You can order just about anything through apps on your phone — including weed. Now, Google is changing its policies to stop that from happening.
The change can be found in the company’s updated Google Play policies.
“We don’t allow apps that facilitate the sale of marijuana or marijuana products, regardless of legality,” the new rule states.
It seems Google won’t be making any exceptions, even for places where weed is legal.
Some “common violations” that Google identifies include letting people order marijuana through an in-app shopping cart feature, arranging the delivery or pick up of marijuana, and selling products with THC.
A spokesperson told Gizmodo that apps have 30 days after launching to comply with the new policy. If violated, Google will only require the removal of the in-app shopping cart feature.
It’s not clear just how strict Google plans to be about these rules or why the change even came about.
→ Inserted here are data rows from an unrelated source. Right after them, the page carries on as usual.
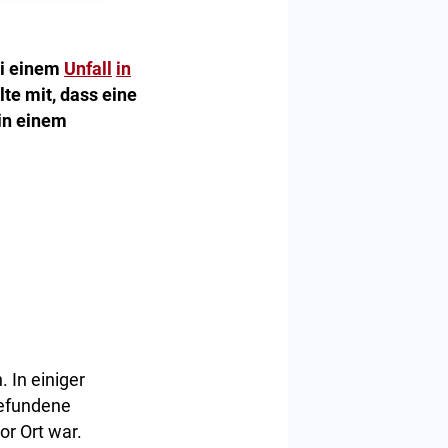
ei einem
Unfall
in
lte mit, dass eine
in einem
 In einiger
gefundene
or Ort war.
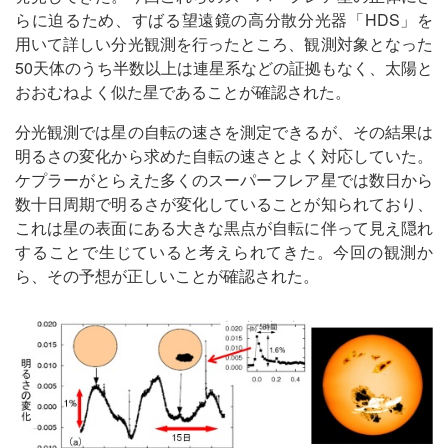
らに迫るため、すばる望遠鏡の高分散分光器「HDS」を
用いて詳しい分光観測を行ったところ、観測対象となった
50天体のうち半数以上は連星系などの証拠もなく、太陽と
おおむねよく似た星であることが確認された。
分光観測では星の自転の速さを測定できるが、その結果は
明るさの変化から求めた自転の速さとよく対応していた。
ケプラーがとらえた多くのスーパーフレア星では数日から
数十日周期で明るさが変化していることが知られており、
これは星の表面にある大きな黒点が自転に伴って見え隠れ
することで生じていると考えられてきた。今回の観測か
ら、その予想が正しいことが確認された。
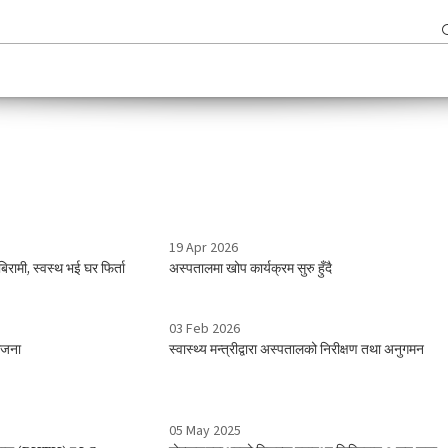
19 Apr 2026
रामी, स्वस्थ भई घर फिर्ता
अस्पतालमा खोप कार्यक्रम सुरु हुँदै
03 Feb 2026
योजना
स्वास्थ्य मन्त्रीद्वारा अस्पतालको निरीक्षण तथा अनुगमन
05 May 2025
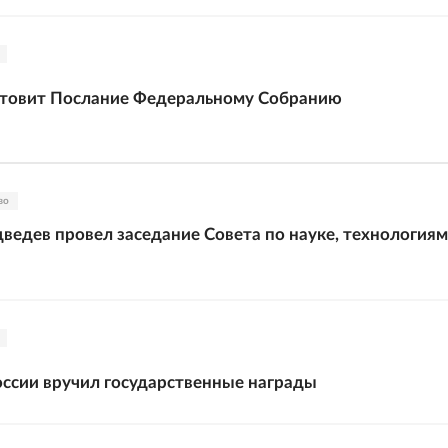
отовит Послание Федеральному Собранию
во
едев провел заседание Совета по науке, технологиям
ссии вручил государственные награды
The company has been on a mission to make the Google Play store more suitable for children, but this ban may be overkill.
For the company, it makes sense to ban the sale of weed in areas where it’s not legal. However, ten states have legalized recreational and medicinal marijuana — including California — where Google is based.
Besides, a 2018 poll from Pew Research Center confirmed Americans are steadily changing their minds about marijuana. The poll found that 62 percent of Americans, including 74 percent of millennials, supported legalizing marijuana.
This ban isn’t going to stop people from using their phones to get marijuana, of course. Android users will still be able to download apps from elsewhere. However, with the cannabis industry booming, this is a weird move on Google’s part.